Tôt, ce vendredi matin, le domicile de Ousmane Sonko situé à la cité Keur Gorgui, a été quadrillé par un important dispositif sécuritaire. Les forces de l’ordre déployées sur le terrain, empêchent le leader des Pastef Les Patriotes de quitter sa résidence.

L’objectif est simple, il faut à tout prix éviter que Ousmane Sonko prenne part aux manifestations de sa coalition Yewwi Askan Wi, prévue ce vendredi, pour contester l’invalidation par le Conseil constitutionnel de la liste nationale de la coalition pour les législatives du 31 juillet 2022.

« Ce n’est pas tout ordre qu’on exécute illégalement »

Sur son compte Twitter, Ousmane Sonko a déclaré avoir aussi été empêché de se rendre à la mosquée pour prier en ce vendredi saint. « En plus de me priver ma liberté d’aller et de venir, Macky Sall vient de donner l’ordre de me priver de ma liberté de culte », a-t-il dénoncé.

Le maire de la ville de Ziguinchor a également appelé les forces de l’ordre qui ont encerclé son domicile à la raison et à faire la part des choses. « Sur quelle base vous m’empêchez? La constitution dit que j’ai le droit d’aller et de venir. Quand on donne un ordre illégal, vous, en tant que forces de l’ordre, vous avez le droit de refuser. Ce n’est pas tout ordre qu’on exécutif manifestement et illégalement », a-t-il martelé.
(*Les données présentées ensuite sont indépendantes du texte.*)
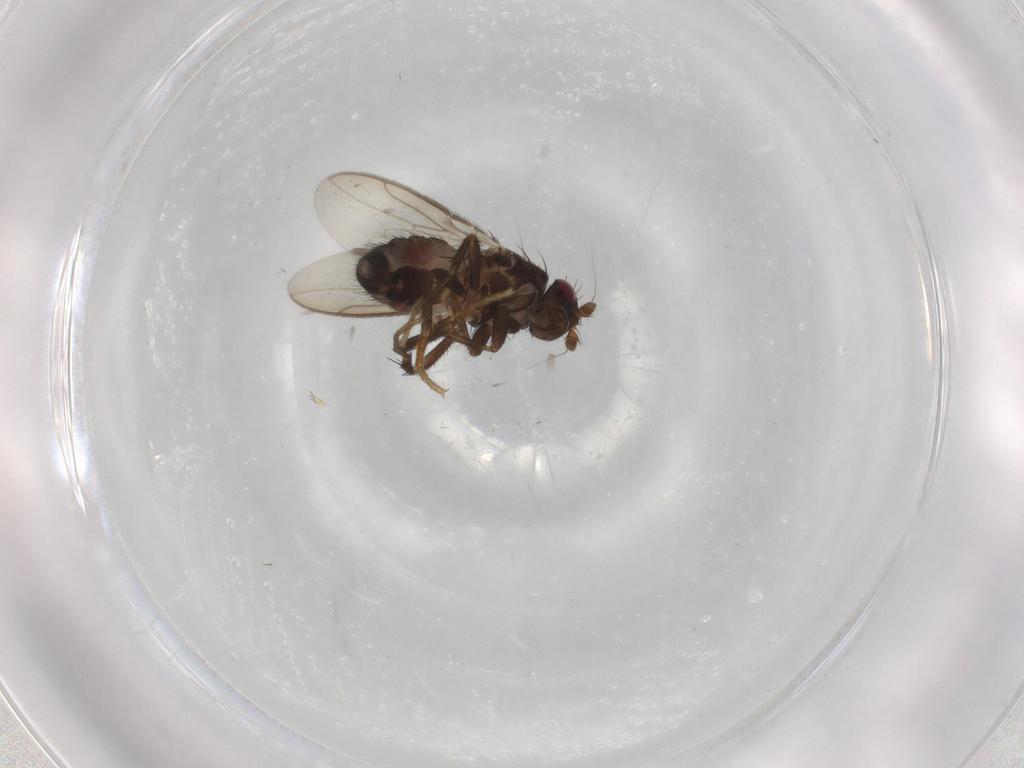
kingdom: Animalia
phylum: Arthropoda
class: Insecta
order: Diptera
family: Sphaeroceridae
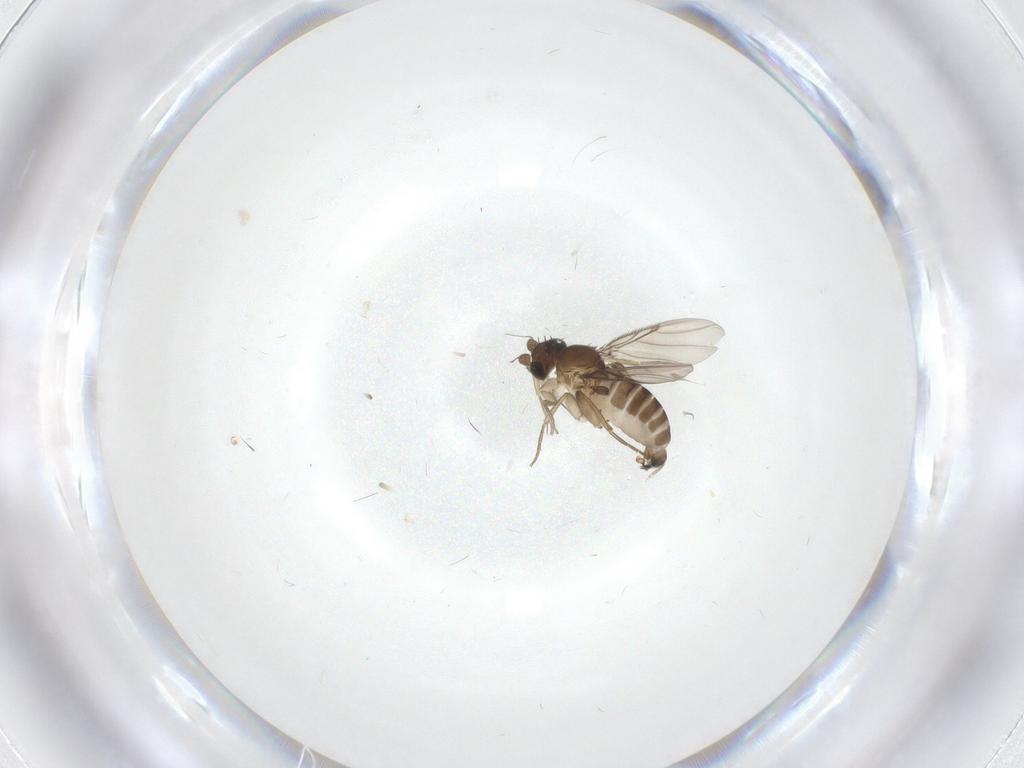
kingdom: Animalia
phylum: Arthropoda
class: Insecta
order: Diptera
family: Phoridae
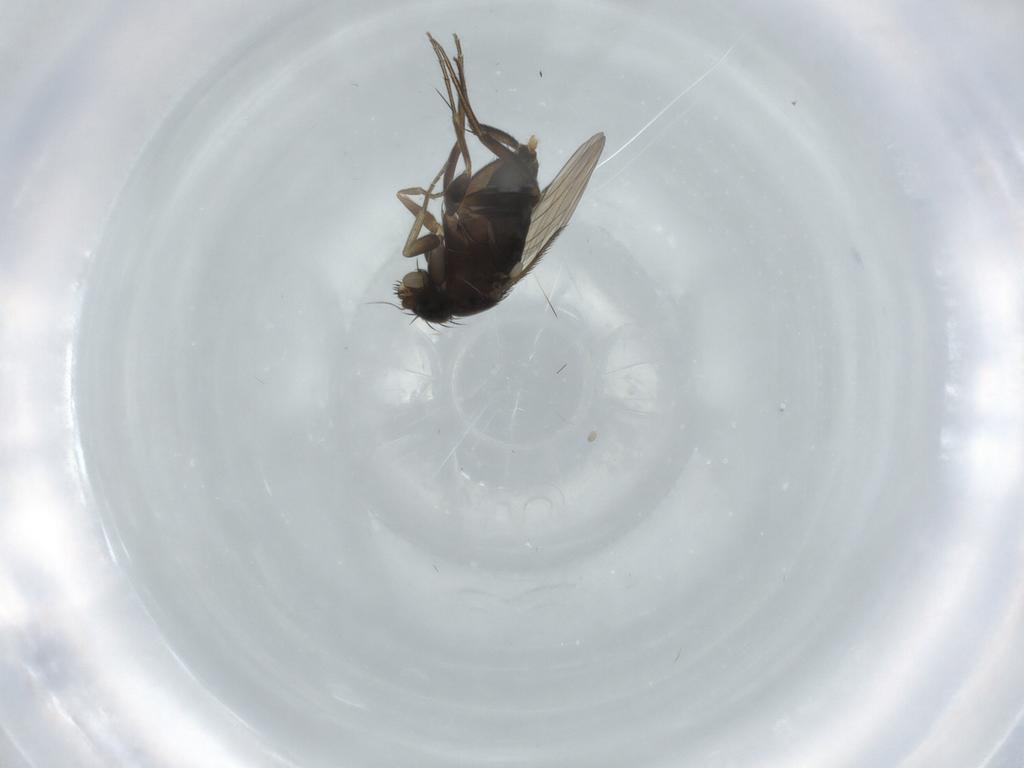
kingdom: Animalia
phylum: Arthropoda
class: Insecta
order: Diptera
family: Phoridae
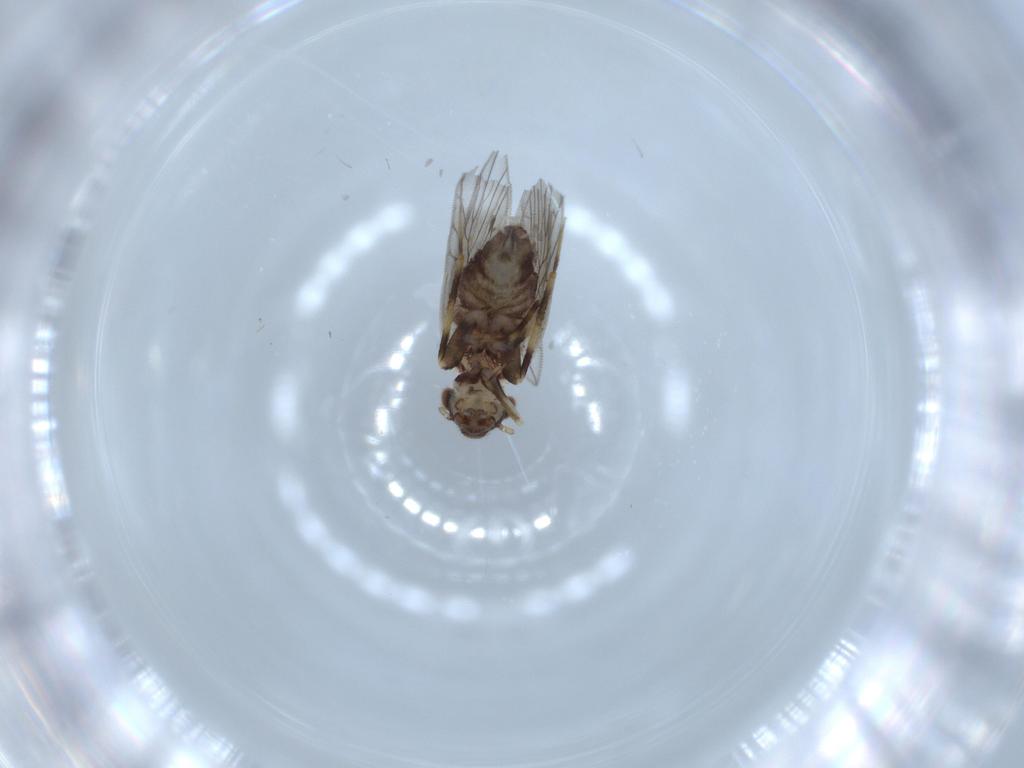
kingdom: Animalia
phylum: Arthropoda
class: Insecta
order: Psocodea
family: Lepidopsocidae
Pour rappel, le Conseil Constitutionnel du Sénégal reproche à la liste de l’opposition, l’inéligibilité d’une de ses candidates, figurant par inadvertance à la fois parmi les titulaires et les suppléants. Mais pour les leaders de l’opposition, il s’agit d’une décision manifeste pour les exclure des prochaines législatives prévues pour ce 31 juillet.

Les prochaines élections législatives sont une bataille pour le contrôle de l’Assemblée Nationale. Et le président Macky Sall n’entend pas se laisser faire surtout, après une défaite cuisante aux récentes élections communales. L’opposition, elle, veut mouiller le maillot pour mieux se positionner en vue de la présidentielle de 2024.